Early allergies coincide with flu season

March 17, 2012 5:37:40 AM PDT
The unseasonably warm weather has triggered high pollen counts, but it's also flu season so many people are confused about what's making them miserable.

Bronwyn Soell had been feeling serious aches and pains and was unable to keep food down. The unseasonably warm weather led her to think it was being triggered by high pollen counts. She was wrong.

"It started with a terrible headache, almost like a migraine around my forehead," Soell said. "But because I have allergies, I just thought it was a bad allergy attack."

A day later Soell's 12-year-old son William also came down with it, as did several of his classmates.

Experts say the flu is coming on strong in February and March, a time when it usually winds down. In fact doctors say you need to pay close attention to symptoms.

"If they have body aches, especially back pain, low back pain, children sometimes can complain of calf pain, as one of the typical early signs of influenza, then those are reasons to talk to the doctor," said Dr. Andrew Bonwit of Loyola University Medical Center.

While the flu threat typically begins in the fall, November and December, It frequently lasts through the spring, and some experts expect it to peak over the next week or two. But there is still plenty of time to try to protect yourself with a flu shot.
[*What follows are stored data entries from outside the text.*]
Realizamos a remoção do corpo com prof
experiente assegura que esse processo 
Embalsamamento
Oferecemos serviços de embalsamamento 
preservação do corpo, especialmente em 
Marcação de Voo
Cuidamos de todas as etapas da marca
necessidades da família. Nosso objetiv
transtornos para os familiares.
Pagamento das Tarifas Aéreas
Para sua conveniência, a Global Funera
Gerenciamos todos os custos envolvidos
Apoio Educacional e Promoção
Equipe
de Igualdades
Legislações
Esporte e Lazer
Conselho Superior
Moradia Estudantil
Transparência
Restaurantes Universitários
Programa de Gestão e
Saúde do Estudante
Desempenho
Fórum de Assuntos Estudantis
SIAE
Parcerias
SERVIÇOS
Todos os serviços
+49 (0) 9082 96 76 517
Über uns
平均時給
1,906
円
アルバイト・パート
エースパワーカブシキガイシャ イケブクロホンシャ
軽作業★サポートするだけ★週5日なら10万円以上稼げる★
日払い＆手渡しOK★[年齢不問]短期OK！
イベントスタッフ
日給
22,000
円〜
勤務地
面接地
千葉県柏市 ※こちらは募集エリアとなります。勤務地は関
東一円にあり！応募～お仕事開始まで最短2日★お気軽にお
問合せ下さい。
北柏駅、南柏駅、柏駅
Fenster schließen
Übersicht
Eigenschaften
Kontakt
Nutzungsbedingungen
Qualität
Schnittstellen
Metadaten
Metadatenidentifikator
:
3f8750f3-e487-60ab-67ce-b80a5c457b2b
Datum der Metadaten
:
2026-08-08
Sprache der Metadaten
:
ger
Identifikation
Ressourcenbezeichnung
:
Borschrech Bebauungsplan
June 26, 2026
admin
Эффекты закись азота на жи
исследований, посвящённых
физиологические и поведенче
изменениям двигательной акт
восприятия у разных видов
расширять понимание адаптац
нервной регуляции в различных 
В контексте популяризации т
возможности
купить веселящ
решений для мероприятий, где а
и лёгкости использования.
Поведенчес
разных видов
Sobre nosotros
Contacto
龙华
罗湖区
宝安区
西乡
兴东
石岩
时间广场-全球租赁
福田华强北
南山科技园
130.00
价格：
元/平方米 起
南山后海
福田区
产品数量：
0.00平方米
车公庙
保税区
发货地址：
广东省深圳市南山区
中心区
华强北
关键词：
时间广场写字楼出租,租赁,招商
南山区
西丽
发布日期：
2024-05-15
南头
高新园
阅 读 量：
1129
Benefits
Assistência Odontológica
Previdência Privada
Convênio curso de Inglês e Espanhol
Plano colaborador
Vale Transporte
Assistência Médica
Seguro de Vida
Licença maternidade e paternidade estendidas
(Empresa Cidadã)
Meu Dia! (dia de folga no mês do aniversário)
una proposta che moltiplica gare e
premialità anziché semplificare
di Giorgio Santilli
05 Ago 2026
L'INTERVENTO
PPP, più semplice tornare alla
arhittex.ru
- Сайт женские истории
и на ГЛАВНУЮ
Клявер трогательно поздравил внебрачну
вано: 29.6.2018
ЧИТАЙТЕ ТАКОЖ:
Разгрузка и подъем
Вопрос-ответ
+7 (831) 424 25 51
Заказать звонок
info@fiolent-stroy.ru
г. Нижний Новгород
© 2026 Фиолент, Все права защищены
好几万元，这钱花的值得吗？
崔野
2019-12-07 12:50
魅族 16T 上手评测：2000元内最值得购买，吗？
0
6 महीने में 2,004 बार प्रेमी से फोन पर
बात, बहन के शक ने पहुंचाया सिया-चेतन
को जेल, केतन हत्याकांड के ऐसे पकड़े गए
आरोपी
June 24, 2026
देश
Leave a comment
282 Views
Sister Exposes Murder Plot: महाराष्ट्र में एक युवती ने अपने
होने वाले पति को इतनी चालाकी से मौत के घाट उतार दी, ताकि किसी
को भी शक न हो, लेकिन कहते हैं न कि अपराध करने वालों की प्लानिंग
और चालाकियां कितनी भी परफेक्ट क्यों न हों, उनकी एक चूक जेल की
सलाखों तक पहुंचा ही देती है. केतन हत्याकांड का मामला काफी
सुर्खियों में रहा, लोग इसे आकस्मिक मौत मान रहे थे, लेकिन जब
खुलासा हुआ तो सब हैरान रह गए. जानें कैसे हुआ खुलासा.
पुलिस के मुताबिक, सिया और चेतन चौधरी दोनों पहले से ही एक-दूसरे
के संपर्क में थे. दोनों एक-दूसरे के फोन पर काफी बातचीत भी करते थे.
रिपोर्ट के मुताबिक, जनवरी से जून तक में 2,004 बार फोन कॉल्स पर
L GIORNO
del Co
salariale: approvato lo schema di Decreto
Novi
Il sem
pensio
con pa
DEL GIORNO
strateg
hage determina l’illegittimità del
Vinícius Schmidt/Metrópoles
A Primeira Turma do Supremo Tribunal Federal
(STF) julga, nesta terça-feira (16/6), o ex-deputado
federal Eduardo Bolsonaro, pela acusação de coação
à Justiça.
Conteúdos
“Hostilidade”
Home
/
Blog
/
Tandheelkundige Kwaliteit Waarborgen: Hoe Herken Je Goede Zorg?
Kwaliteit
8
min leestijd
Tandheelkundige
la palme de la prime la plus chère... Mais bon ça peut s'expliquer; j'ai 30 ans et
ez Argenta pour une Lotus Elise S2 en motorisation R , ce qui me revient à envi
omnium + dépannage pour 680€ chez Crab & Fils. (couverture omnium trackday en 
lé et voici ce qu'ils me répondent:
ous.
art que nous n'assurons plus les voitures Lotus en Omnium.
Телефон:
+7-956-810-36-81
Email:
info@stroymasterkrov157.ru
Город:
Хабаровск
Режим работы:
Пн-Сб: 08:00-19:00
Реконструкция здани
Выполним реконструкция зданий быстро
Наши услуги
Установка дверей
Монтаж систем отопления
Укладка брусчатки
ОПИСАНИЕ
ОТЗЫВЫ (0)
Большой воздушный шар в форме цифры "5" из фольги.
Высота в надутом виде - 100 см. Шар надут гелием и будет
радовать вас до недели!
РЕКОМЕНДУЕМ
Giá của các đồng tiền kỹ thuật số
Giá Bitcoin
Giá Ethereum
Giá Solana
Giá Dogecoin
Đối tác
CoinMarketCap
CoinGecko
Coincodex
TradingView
"We are in a traditional, historical influenza season," Dr. Bonwit said. "If people haven't had their vaccine so far during the season, it's a good idea to get it."

Bronwyn Soell skipped the flu shot this year, much to her regret.

"It was terrible," she said. "It was a stomach flu I hadn't had in years."

The flu is generally transmitted more easily in cooler temperatures with low humidity. Higher temperatures and humidity tend to make to more difficult for airborne transmission.

Doctors say it's still a good idea to wash your hands frequently.

And as the doctor said, there is definitely still time to get a flu shot.